Recorded data:
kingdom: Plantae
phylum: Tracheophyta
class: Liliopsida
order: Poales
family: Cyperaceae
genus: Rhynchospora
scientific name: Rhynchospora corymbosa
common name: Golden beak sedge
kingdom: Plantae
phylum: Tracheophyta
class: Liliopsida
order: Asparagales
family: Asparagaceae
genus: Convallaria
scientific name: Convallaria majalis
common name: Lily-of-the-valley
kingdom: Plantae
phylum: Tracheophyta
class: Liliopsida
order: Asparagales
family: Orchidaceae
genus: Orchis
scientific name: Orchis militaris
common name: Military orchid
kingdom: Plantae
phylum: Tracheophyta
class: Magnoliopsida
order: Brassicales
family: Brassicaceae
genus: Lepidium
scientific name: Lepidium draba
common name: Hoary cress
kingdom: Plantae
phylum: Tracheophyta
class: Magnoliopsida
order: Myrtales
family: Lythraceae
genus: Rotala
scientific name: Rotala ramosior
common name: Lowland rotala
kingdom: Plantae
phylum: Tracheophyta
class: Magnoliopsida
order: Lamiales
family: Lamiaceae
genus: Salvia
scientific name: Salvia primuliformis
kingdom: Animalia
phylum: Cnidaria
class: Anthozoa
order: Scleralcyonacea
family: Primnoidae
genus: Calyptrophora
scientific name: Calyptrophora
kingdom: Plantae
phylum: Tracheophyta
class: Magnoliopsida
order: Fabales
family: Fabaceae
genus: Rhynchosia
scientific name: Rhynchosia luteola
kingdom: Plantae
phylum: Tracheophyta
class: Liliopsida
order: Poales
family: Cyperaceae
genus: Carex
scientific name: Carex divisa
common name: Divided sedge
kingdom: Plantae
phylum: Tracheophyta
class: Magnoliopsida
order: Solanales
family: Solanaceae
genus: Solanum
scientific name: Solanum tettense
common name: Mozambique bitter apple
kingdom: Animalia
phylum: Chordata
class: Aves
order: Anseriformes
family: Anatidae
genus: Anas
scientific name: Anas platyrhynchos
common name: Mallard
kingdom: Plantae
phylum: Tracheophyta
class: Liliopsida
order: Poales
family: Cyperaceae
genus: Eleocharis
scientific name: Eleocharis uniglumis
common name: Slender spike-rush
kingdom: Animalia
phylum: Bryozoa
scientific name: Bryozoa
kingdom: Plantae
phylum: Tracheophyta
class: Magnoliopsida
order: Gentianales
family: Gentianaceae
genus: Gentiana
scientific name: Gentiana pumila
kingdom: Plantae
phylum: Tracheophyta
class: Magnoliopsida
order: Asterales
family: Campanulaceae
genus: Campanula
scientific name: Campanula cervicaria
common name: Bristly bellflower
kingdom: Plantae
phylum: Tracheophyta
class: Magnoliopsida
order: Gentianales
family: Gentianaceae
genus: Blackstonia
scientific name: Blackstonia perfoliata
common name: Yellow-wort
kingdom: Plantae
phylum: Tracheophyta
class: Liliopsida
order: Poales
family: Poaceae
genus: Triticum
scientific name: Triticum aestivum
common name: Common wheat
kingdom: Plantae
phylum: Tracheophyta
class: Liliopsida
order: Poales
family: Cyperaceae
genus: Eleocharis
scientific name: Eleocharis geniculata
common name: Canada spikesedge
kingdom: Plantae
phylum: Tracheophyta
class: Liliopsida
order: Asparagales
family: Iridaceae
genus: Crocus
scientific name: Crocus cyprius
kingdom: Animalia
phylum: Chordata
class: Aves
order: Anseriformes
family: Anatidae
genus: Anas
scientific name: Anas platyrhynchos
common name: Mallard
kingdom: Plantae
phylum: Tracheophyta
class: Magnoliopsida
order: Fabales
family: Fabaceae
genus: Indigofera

# WRITTEN EXERCISE
Pick out every line above that contains the word "Eleocharis", and copy each one. Case counts.

# TASK RESPONSE
genus: Eleocharis
scientific name: Eleocharis uniglumis
genus: Eleocharis
scientific name: Eleocharis geniculata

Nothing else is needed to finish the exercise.